» WORK INSTRUCTIONS: Every line of the material is to be reproduced verbatim.

» RECORDS SUPPLIED:
--------------------------------------------------
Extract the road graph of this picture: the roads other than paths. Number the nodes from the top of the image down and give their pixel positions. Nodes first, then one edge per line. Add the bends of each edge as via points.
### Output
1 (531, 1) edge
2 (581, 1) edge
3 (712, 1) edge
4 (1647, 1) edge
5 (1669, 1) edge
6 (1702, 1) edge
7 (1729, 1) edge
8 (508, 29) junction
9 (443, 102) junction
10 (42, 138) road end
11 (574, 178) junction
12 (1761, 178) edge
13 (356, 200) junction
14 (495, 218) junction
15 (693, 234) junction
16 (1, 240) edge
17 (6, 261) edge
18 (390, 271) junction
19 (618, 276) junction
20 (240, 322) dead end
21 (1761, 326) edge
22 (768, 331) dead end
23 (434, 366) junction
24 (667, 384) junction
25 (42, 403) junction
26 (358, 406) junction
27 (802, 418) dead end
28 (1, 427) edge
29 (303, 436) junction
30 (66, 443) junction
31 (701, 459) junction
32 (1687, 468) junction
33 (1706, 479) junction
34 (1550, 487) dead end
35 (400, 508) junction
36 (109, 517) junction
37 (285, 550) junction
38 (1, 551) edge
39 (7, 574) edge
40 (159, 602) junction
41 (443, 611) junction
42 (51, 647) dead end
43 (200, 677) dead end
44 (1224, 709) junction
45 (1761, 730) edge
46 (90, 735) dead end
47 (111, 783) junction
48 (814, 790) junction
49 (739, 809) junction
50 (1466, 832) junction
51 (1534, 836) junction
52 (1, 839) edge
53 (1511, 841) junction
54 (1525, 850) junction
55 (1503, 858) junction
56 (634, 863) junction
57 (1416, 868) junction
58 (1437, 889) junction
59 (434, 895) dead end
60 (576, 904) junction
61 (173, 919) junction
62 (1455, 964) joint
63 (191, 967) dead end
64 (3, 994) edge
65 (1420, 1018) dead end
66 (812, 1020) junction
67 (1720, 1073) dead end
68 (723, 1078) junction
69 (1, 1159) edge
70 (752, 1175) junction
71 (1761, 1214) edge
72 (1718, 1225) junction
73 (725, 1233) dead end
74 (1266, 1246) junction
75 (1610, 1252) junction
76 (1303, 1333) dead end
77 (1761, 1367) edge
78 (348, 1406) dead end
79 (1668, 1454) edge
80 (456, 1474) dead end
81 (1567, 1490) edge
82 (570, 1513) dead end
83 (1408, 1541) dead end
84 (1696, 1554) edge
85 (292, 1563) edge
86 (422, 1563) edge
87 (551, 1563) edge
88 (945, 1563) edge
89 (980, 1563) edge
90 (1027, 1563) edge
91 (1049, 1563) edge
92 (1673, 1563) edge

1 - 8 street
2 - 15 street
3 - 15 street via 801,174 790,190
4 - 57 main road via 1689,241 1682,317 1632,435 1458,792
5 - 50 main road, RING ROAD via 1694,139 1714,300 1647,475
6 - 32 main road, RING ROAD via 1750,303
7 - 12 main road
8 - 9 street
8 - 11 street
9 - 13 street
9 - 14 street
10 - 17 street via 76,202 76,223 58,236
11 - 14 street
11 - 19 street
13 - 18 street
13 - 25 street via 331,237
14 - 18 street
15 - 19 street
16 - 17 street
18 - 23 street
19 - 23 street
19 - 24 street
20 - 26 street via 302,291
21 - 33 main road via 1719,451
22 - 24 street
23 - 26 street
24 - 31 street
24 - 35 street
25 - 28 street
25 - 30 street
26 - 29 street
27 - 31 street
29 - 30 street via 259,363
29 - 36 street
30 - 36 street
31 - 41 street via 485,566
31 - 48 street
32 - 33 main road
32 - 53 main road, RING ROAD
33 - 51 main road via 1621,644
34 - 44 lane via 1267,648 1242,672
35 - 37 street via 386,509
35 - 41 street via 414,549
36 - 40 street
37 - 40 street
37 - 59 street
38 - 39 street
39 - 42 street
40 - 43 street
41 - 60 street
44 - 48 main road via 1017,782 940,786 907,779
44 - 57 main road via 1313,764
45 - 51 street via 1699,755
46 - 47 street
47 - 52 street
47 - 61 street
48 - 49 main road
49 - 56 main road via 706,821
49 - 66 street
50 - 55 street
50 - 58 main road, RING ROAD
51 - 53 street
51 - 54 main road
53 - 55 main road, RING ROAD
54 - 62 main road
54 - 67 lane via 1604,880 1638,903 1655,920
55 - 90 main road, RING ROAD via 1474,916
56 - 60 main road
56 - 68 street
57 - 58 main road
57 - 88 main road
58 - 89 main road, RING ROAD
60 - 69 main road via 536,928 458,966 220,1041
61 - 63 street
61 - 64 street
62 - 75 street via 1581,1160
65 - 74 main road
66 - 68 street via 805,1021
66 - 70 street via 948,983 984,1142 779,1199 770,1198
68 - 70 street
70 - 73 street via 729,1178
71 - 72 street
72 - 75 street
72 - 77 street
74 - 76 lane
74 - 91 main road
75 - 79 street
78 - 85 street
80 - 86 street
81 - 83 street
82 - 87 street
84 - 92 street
--------------------------------------------------
» RESPONSE:
Extract the road graph of this picture: the roads other than paths. Number the nodes from the top of the image down and give their pixel positions. Nodes first, then one edge per line. Add the bends of each edge as via points.
### Output
1 (531, 1) edge
2 (581, 1) edge
3 (712, 1) edge
4 (1647, 1) edge
5 (1669, 1) edge
6 (1702, 1) edge
7 (1729, 1) edge
8 (508, 29) junction
9 (443, 102) junction
10 (42, 138) road end
11 (574, 178) junction
12 (1761, 178) edge
13 (356, 200) junction
14 (495, 218) junction
15 (693, 234) junction
16 (1, 240) edge
17 (6, 261) edge
18 (390, 271) junction
19 (618, 276) junction
20 (240, 322) dead end
21 (1761, 326) edge
22 (768, 331) dead end
23 (434, 366) junction
24 (667, 384) junction
25 (42, 403) junction
26 (358, 406) junction
27 (802, 418) dead end
28 (1, 427) edge
29 (303, 436) junction
30 (66, 443) junction
31 (701, 459) junction
32 (1687, 468) junction
33 (1706, 479) junction
34 (1550, 487) dead end
35 (400, 508) junction
36 (109, 517) junction
37 (285, 550) junction
38 (1, 551) edge
39 (7, 574) edge
40 (159, 602) junction
41 (443, 611) junction
42 (51, 647) dead end
43 (200, 677) dead end
44 (1224, 709) junction
45 (1761, 730) edge
46 (90, 735) dead end
47 (111, 783) junction
48 (814, 790) junction
49 (739, 809) junction
50 (1466, 832) junction
51 (1534, 836) junction
52 (1, 839) edge
53 (1511, 841) junction
54 (1525, 850) junction
55 (1503, 858) junction
56 (634, 863) junction
57 (1416, 868) junction
58 (1437, 889) junction
59 (434, 895) dead end
60 (576, 904) junction
61 (173, 919) junction
62 (1455, 964) joint
63 (191, 967) dead end
64 (3, 994) edge
65 (1420, 1018) dead end
66 (812, 1020) junction
67 (1720, 1073) dead end
68 (723, 1078) junction
69 (1, 1159) edge
70 (752, 1175) junction
71 (1761, 1214) edge
72 (1718, 1225) junction
73 (725, 1233) dead end
74 (1266, 1246) junction
75 (1610, 1252) junction
76 (1303, 1333) dead end
77 (1761, 1367) edge
78 (348, 1406) dead end
79 (1668, 1454) edge
80 (456, 1474) dead end
81 (1567, 1490) edge
82 (570, 1513) dead end
83 (1408, 1541) dead end
84 (1696, 1554) edge
85 (292, 1563) edge
86 (422, 1563) edge
87 (551, 1563) edge
88 (945, 1563) edge
89 (980, 1563) edge
90 (1027, 1563) edge
91 (1049, 1563) edge
92 (1673, 1563) edge

1 - 8 street
2 - 15 street
3 - 15 street via 801,174 790,190
4 - 57 main road via 1689,241 1682,317 1632,435 1458,792
5 - 50 main road, RING ROAD via 1694,139 1714,300 1647,475
6 - 32 main road, RING ROAD via 1750,303
7 - 12 main road
8 - 9 street
8 - 11 street
9 - 13 street
9 - 14 street
10 - 17 street via 76,202 76,223 58,236
11 - 14 street
11 - 19 street
13 - 18 street
13 - 25 street via 331,237
14 - 18 street
15 - 19 street
16 - 17 street
18 - 23 street
19 - 23 street
19 - 24 street
20 - 26 street via 302,291
21 - 33 main road via 1719,451
22 - 24 street
23 - 26 street
24 - 31 street
24 - 35 street
25 - 28 street
25 - 30 street
26 - 29 street
27 - 31 street
29 - 30 street via 259,363
29 - 36 street
30 - 36 street
31 - 41 street via 485,566
31 - 48 street
32 - 33 main road
32 - 53 main road, RING ROAD
33 - 51 main road via 1621,644
34 - 44 lane via 1267,648 1242,672
35 - 37 street via 386,509
35 - 41 street via 414,549
36 - 40 street
37 - 40 street
37 - 59 street
38 - 39 street
39 - 42 street
40 - 43 street
41 - 60 street
44 - 48 main road via 1017,782 940,786 907,779
44 - 57 main road via 1313,764
45 - 51 street via 1699,755
46 - 47 street
47 - 52 street
47 - 61 street
48 - 49 main road
49 - 56 main road via 706,821
49 - 66 street
50 - 55 street
50 - 58 main road, RING ROAD
51 - 53 street
51 - 54 main road
53 - 55 main road, RING ROAD
54 - 62 main road
54 - 67 lane via 1604,880 1638,903 1655,920
55 - 90 main road, RING ROAD via 1474,916
56 - 60 main road
56 - 68 street
57 - 58 main road
57 - 88 main road
58 - 89 main road, RING ROAD
60 - 69 main road via 536,928 458,966 220,1041
61 - 63 street
61 - 64 street
62 - 75 street via 1581,1160
65 - 74 main road
66 - 68 street via 805,1021
66 - 70 street via 948,983 984,1142 779,1199 770,1198
68 - 70 street
70 - 73 street via 729,1178
71 - 72 street
72 - 75 street
72 - 77 street
74 - 76 lane
74 - 91 main road
75 - 79 street
78 - 85 street
80 - 86 street
81 - 83 street
82 - 87 street
84 - 92 street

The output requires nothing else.